Movies ruined by soundtracks? well, I know if you watch old 70s 80s sci-fi movies with their crazy synths, they have aged very badly: would Star Wars have remained as timeless without John Williams? (although John Carpenter gets a pass here )
And what of films like Knight's Tale that try to squeeze in contemporary music using period instrumentation?
Would The Lighthouse been as-tense with music throughout?
And War films: they seem a black-and-white genre for this, often mixing within the same film - either jingoistic and musical to scenes of silence and intense dread.

Summary: the more music, the more fantastic the movie is - and the less it feels more real. So it is there to manipulate. But surely this is why we enjoy films and enjoy the emotional ride.

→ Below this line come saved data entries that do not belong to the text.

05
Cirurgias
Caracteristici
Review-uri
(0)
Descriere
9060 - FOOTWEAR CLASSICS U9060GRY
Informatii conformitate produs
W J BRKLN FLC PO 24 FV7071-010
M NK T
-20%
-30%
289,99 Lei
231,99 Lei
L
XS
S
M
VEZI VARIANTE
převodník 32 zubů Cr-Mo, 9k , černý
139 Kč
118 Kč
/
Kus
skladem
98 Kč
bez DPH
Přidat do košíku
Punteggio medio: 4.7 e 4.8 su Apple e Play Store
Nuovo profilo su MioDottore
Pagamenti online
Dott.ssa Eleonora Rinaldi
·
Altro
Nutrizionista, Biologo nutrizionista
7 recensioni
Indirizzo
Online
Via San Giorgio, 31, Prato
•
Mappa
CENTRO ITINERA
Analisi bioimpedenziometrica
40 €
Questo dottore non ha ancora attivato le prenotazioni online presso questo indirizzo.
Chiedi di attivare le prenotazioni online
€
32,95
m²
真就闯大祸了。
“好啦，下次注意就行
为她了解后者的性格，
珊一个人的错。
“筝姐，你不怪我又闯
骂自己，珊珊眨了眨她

I’ve been thinking about this since I saw this thread. Generally, I’m not a Dogme 95 type of person and in fact, I often find myself sitting through mediocre films just so I could Shazam the soundtrack, be it Hans Zimmer or Yasmine Hamdan. But there are cases when music feels misplaced precisely because it is so obvious what it is trying to do in terms of emotional manipulation. I re-watched Black Book about a week ago, which I don’t consider to be a masterpiece but quite entertaining still, and was amased at how jarring the score is. It’s totally on the nose, trumpets (or whatever wind instruments) at times of ““emotional intensity”” (triple speech marks needed) and piano when the moment is meant to be what ads call “tender”.

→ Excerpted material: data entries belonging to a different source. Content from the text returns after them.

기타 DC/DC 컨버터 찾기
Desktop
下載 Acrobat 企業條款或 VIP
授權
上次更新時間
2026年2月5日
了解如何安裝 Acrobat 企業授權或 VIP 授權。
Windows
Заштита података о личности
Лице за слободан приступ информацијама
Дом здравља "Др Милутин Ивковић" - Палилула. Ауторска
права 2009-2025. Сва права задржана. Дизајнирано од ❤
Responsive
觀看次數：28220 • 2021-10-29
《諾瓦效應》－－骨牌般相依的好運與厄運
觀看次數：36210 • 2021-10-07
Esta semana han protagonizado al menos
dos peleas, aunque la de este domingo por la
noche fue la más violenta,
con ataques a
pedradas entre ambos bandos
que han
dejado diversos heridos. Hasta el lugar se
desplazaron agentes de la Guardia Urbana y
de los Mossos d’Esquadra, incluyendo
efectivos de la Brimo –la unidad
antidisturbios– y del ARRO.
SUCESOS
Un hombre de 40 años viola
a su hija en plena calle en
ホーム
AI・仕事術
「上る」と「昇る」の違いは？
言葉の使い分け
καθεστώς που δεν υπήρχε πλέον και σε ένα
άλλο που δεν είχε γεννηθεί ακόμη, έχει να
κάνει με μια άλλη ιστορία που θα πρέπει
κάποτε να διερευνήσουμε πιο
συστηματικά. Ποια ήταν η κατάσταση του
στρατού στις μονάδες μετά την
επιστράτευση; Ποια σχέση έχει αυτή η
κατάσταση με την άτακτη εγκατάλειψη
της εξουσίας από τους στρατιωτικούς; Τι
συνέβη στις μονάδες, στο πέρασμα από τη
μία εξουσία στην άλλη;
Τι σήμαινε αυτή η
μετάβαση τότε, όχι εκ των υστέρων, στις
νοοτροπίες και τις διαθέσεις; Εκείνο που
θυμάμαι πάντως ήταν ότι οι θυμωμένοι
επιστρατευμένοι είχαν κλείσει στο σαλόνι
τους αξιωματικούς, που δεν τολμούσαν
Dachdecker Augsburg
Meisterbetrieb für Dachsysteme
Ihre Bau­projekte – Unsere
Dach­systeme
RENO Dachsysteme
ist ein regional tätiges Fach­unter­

I do think by this point, with audiences being used to it and increasingly discerning, the manipulation quite irritating. When it comes to soundtracks rather than instrumental scores, I’ve been eager to watch something high-quality that sneaks in “pop” or something unambiguously anachronistic while being a period piece and gets away with it, i.e. does it well. That would be refreshing. Didn’t much like the Baz Luhrmann Gatsby (or anything Luhrmann) but thought the club music worked quite well. Tarantino does it, but it’s more subtle and I’m more interested in overt examples. Zimmer often has electronics in orchestral scores, which I really like. In the ideal world, it would be insidious and throw the audience off guard just enough.

Otherwise, manipulation can and does backfire. I often find myself laughing at dramatic emotional music if the significance of the event it accompanies has not been sold to me. As with anything, it’s about skill and talent. The Munich and Pianist scores are utterly manipulative, but fantastic nonetheless.